Casagrande: Alabama needed CFP help, it got worst-case scenario

This is an opinion column.

“Buy the ticket, take the ride.” — Hunter S. Thompson.

For the past week, Alabama’s been a passenger in this College Football Playoff scenario machine.

That wave crested Tuesday night when a No. 11 ranking in the penultimate CFP ranking made the Crimson Tide the winner of the triple losers (and Miami).

From there, things got squirrely.

That’s life riding shotgun on a road paved with boulders and peppered with trapdoors. The action Saturday night was a disorienting trip down forked paths for what Alabama needed out of the ACC championship.

Seeing SMU fall behind 24-7, the Crimson Tide became Clemson fans for a blowout.

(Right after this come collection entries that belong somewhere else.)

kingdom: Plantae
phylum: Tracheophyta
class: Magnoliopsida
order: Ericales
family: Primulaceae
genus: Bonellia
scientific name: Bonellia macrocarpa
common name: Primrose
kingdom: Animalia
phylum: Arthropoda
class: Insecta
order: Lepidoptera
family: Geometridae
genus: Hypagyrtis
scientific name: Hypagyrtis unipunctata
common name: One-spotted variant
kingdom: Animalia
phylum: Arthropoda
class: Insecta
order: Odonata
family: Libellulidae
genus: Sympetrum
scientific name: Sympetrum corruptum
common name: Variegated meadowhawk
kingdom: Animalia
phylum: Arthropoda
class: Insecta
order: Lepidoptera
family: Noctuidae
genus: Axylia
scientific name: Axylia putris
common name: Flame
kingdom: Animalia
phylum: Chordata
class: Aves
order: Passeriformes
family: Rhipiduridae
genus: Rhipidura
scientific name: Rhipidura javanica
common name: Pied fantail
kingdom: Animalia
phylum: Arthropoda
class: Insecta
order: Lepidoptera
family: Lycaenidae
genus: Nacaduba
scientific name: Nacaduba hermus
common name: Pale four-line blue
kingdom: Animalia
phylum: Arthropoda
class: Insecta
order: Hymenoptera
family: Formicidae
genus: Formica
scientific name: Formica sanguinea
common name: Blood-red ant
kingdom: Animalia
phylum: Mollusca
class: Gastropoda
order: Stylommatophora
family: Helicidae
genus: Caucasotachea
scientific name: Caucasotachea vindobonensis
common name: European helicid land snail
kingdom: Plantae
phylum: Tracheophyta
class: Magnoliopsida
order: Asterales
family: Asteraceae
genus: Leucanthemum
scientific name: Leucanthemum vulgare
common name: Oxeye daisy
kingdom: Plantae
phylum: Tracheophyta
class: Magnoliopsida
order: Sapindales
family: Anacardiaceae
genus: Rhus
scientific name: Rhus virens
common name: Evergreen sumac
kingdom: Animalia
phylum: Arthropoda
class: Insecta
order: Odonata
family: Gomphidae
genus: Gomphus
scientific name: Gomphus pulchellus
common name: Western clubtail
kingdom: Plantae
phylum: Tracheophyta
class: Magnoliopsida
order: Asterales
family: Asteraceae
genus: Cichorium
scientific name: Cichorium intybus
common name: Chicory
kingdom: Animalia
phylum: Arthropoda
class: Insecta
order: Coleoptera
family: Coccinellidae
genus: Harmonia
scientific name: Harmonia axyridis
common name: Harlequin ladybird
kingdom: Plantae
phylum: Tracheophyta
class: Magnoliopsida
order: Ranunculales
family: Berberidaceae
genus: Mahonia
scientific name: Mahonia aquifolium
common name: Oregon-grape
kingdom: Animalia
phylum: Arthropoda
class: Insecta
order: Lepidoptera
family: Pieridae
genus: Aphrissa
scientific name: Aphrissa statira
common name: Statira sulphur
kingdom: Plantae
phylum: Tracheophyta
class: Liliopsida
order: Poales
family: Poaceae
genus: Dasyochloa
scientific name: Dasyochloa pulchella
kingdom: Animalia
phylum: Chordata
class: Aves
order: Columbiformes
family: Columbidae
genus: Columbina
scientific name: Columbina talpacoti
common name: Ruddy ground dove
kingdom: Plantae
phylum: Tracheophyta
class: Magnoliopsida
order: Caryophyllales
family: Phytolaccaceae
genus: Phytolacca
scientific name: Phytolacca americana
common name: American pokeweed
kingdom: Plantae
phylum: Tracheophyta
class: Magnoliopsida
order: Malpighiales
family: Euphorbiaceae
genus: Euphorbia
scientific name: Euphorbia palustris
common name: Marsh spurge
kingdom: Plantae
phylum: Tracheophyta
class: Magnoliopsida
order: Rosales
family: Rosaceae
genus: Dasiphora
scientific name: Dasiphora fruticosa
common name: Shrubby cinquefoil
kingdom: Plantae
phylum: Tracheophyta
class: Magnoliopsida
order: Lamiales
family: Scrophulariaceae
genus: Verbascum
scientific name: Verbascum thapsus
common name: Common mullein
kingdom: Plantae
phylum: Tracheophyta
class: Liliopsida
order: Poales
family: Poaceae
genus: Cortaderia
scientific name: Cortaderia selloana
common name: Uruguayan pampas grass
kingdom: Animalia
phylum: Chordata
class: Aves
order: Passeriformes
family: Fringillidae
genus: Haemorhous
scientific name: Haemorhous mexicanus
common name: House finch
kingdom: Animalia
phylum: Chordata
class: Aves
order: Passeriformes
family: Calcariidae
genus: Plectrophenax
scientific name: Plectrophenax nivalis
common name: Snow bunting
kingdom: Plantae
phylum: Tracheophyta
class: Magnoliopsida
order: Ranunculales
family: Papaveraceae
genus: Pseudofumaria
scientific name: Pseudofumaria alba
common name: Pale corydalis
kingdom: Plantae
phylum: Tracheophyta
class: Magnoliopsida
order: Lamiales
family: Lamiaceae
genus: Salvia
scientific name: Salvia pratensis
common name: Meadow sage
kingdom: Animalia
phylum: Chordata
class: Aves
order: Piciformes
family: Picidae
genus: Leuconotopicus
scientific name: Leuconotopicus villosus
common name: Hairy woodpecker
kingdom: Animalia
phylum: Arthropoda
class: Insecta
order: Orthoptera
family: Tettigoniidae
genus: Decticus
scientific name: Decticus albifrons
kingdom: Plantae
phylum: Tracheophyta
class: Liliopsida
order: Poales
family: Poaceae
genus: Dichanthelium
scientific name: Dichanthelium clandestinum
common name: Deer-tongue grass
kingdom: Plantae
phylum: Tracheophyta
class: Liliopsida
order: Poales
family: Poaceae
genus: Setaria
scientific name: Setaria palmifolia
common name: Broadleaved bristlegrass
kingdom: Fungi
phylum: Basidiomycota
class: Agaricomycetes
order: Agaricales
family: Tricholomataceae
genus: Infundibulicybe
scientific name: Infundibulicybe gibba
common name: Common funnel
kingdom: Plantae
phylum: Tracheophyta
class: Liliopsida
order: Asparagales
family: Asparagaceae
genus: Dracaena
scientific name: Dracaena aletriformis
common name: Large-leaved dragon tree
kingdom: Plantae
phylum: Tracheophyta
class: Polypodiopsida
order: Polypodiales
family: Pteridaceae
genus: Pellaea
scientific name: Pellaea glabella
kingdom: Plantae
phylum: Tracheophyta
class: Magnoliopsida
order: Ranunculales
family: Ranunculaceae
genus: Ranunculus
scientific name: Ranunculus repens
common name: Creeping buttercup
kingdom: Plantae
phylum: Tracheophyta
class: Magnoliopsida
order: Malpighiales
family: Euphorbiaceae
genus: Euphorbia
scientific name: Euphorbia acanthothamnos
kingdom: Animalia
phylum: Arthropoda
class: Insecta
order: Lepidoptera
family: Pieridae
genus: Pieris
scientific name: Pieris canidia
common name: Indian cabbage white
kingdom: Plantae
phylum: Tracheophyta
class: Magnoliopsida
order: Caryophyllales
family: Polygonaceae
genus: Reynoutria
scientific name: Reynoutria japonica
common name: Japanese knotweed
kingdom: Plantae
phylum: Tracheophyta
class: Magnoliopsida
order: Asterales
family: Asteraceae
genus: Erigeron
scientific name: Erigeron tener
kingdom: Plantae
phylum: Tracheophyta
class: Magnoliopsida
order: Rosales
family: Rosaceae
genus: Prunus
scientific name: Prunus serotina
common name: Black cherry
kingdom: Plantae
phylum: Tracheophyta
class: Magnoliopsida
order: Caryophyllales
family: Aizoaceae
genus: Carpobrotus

Then, when the Mustangs made their dramatic comeback, Alabama had to swap sides. From 17 down to a tied game with just seconds to play, SMU needed to win and was doing its part.

Suddenly, a big Clemson kickoff return, a quick pass and finally a 56-yard field goal.

And poof.

Worst-case scenario for Alabama.

The 34-31 Clemson win on the game’s final play was the last thing the Crimson Tide needed with the 13-member selection committee watching in suburban Dallas.

A blowout SMU loss would’ve played nicely for Alabama’s case, especially considering it beat newly-crowned SEC champ Georgia.

But a buzzer-beating SMU loss makes denying the Mustangs untenable for the structure of the playoffs and the conferences who organize it. Shutting out a league title game participant who fought back from 17-down in the fourth quarter would forever destabilize the already shaky framework built by the commissioners who build the playoff structure.

If SMU played the final three quarters like it did in the first, Alabama all day.

But they didn’t.

This is where eye test becomes a serious factor and SMU passed it. The Mustangs gained 458 yards to Clemson’s 326. SMU had 28 first downs compared to Clemson’s 18.

SMU’s not better than Alabama but the committee’s hand is pretty much forced given the circumstances.

It’s messy.

And Alabama still has an argument, one that AD Greg Byrne made on social media after Saturday’s games.

But that’s the issue when you take the ride via ticket instead of playing the game.

Alabama did this to itself.

It’s what happens when you lose at Vanderbilt.

Don’t want to sweat out championship Saturday? Don’t take a 24-3 loss at an Oklahoma team that entered 5-5 overall and 1-5 in the SEC.

Don’t let this be a debate.

A year ago, Alabama was in one of these toss-ups in the final year of the four-team field. After beating Georgia in the SEC championship, we said the one-loss Crimson Tide should get the call over unbeaten Florida State for the final spot.

The committee agreed, Alabama ultimately lost in overtime of the Rose Bowl semifinal and Florida State’s never been the same.

Now, that same governing body must assess a three-loss Alabama team with an ACC finalist who lost its second game Saturday night. The overwhelming sentiment is behind SMU given the way it played while Alabama left its fate in the hands of others.

Alabama will point to its three wins over CFP-ranked teams and the fact that SMU is 0-2 against ranked teams. If that was the only data point, the choice is clearly Alabama.

But slam the door on SMU and the future of conference title games and the cash they produce fall into question. Mustang coach Rhett Lashley this week said there would be no reason for a team inside the top 12 to play in a league championship game if it can get jumped by an idle team.

That case would’ve been weaker with a blowout loss Saturday, but SMU’s margin couldn’t have been thinner. There would be a revolution if nuclear-blast-resistant Alabama jumped a team that lost on a 56-yard field goal that cleared the crossbar by a foot.

SMU could’ve made it easy, but Alabama got the ticket for which it paid.

Now it’s likely getting a ride to Orlando for the Citrus Bowl because that’s what happens when you leave it to others.

The Tennessee loss was survivable. Vanderbilt and Oklahoma would be an either instead of an and if Alabama didn’t want to be sweating out an ugly ACC title game between teams that would be mid-pack in the SEC.

If Alabama wants to hold out hope, the committee could always make schedule strength the deciding factor. The fact Miami had no ranked wins sounded like the deciding factor when Alabama was above the Hurricanes last week. SMU has the same number of ranked wins.

But if the sport wants to avoid conference championship boycotts, SMU will get that final spot.